*** Begin section ***

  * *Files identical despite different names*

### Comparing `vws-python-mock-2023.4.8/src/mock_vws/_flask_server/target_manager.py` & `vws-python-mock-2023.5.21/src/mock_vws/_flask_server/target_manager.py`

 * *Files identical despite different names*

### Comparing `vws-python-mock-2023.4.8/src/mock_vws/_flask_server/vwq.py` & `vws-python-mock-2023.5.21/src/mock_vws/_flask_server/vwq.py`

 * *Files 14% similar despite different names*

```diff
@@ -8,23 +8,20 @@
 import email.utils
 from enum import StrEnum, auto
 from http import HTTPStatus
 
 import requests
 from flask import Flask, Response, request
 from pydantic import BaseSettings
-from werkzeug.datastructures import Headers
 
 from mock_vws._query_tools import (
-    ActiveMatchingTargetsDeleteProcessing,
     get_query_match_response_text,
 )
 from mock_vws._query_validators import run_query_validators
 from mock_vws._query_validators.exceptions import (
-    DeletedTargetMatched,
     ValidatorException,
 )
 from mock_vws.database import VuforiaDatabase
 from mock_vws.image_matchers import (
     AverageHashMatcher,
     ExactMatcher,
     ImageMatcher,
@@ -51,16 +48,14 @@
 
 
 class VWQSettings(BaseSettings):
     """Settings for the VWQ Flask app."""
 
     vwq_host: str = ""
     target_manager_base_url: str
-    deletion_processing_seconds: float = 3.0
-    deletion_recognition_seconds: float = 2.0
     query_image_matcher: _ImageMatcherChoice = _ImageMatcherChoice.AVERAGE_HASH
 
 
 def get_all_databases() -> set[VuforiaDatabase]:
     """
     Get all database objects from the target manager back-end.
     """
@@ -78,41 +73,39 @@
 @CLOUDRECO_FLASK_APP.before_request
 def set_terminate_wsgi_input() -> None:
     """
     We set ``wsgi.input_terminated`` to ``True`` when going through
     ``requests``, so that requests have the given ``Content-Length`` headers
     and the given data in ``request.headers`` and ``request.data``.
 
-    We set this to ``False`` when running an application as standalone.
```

*** End section ***

■ WHAT THE TASK REQUIRES: Apply a filter for "given" to the entries and show each line that passes.

■ TASK RESPONSE:
     ``requests``, so that requests have the given ``Content-Length`` headers
     and the given data in ``request.headers`` and ``request.data``.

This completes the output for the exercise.